Engineered for discovery
The $66 million, 125,000-square-foot Engineering and Science Building is the latest addition to Binghamton University's Innovative Technologies Complex. Connecting with the Biotechnology Building and the future Center of Excellence Building via a glass rotunda, the new building celebrates Binghamton University's spirit and tradition of research excellence while meeting the growing needs of the Thomas J. Watson School of Engineering and Applied Science.
The building is home to the Department of Mechanical Engineering, Department of Electrical and Computer Engineering, the dean's office, as well as research centers, flexible student and laboratory spaces such as the Seymour Kunis Media Core, suites for business start-ups and offices that support the University's ongoing and expanding industry partnerships.
It integrates the latest technology with a modern and functional infrastructure to provide the innovative atmosphere and practical working environment critical to successful cutting-edge research.
A core research model emboldens faculty and students in developing research areas such as microelectronics or network security to share equipment and ideas, fostering collaboration and limiting the duplication of resources.
Furthermore, spaces are designed and outfitted to meet the specific needs of faculty, staff and students, including unique laboratory features such as a static dissipating floor for research in microelectronics, and a black ceiling that reduces light reflection that could hinder multimedia research.

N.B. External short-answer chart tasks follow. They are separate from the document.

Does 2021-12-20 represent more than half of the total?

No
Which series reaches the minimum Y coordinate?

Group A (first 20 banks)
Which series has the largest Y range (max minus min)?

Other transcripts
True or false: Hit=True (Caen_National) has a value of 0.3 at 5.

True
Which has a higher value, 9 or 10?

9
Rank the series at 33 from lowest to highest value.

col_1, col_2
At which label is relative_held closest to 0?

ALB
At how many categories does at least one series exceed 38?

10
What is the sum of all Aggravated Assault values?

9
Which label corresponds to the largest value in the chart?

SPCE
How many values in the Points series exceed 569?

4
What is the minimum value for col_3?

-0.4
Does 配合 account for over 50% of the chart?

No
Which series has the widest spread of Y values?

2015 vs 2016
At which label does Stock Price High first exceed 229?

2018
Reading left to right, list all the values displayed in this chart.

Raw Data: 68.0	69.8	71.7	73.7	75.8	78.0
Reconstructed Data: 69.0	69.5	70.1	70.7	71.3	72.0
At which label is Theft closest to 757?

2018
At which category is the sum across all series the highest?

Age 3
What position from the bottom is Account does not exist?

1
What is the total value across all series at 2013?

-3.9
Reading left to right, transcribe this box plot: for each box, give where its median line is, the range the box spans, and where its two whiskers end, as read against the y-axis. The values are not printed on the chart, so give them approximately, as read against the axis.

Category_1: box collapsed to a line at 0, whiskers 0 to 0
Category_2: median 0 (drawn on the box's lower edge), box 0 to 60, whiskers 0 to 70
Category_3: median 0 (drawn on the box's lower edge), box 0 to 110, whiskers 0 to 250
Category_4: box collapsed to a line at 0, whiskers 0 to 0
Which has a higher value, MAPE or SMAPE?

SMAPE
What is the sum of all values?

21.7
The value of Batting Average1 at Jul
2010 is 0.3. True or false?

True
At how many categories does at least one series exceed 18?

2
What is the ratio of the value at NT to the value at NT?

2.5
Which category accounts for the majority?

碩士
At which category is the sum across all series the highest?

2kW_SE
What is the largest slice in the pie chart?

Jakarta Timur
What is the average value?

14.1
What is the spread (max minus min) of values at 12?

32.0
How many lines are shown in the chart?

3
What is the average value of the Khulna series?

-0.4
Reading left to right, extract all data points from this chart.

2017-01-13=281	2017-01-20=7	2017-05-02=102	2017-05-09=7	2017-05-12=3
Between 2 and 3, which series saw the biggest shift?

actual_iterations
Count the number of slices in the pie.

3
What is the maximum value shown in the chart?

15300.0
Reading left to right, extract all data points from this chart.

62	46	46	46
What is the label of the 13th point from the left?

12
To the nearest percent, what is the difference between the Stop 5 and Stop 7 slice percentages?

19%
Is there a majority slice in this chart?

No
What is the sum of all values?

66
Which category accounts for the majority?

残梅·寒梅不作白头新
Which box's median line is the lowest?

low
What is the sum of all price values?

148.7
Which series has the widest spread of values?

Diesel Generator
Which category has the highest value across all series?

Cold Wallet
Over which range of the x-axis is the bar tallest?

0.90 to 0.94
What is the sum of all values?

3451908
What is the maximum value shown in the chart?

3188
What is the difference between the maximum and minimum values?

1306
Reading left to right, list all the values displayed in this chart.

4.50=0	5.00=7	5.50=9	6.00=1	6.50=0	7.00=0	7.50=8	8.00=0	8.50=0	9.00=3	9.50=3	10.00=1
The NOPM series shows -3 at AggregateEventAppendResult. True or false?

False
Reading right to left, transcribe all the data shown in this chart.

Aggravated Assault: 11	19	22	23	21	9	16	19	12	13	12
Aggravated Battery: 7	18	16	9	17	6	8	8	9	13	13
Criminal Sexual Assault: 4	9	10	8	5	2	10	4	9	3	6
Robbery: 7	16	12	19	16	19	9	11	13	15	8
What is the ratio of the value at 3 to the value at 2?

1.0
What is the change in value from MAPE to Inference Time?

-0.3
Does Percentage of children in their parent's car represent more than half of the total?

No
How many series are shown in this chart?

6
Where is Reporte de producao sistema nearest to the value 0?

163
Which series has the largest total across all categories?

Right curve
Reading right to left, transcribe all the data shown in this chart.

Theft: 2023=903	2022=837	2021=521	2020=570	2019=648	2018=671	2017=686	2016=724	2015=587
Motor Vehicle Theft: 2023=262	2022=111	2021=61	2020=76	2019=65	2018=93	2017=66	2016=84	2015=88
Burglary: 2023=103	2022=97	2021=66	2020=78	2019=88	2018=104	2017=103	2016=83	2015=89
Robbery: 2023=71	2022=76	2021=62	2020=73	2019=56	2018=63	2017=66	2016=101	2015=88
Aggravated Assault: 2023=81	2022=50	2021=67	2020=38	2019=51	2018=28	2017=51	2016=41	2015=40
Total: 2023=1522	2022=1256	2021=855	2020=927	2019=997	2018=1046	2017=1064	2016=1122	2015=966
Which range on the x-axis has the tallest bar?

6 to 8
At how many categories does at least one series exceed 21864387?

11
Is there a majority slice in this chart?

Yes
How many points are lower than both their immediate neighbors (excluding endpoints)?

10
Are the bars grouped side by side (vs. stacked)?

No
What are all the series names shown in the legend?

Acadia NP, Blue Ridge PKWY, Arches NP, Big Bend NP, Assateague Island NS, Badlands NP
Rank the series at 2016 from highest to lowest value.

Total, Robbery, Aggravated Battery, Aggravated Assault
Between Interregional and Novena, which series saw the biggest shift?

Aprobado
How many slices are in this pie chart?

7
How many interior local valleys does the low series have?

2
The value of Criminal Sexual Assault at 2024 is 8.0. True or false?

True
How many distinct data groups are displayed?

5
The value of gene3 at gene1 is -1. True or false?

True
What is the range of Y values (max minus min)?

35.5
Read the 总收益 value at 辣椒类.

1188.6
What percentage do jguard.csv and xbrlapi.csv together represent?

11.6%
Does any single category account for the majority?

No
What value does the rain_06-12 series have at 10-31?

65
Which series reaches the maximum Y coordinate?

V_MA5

The new building also meets LEED (Leadership in Energy and Environmental Design) Platinum standards and incorporates a number of green features, including geothermal heating and cooling methods, natural lighting, passive solar energy, and the latest technology for heat recovery and humidity control. Features such as the two-story photovoltaic wall also provide opportunities for both undergraduate and graduate research on solar technology that is being developed in the Center for Autonomous Solar Power and the Center for Advanced Microelectronics Manufacturing.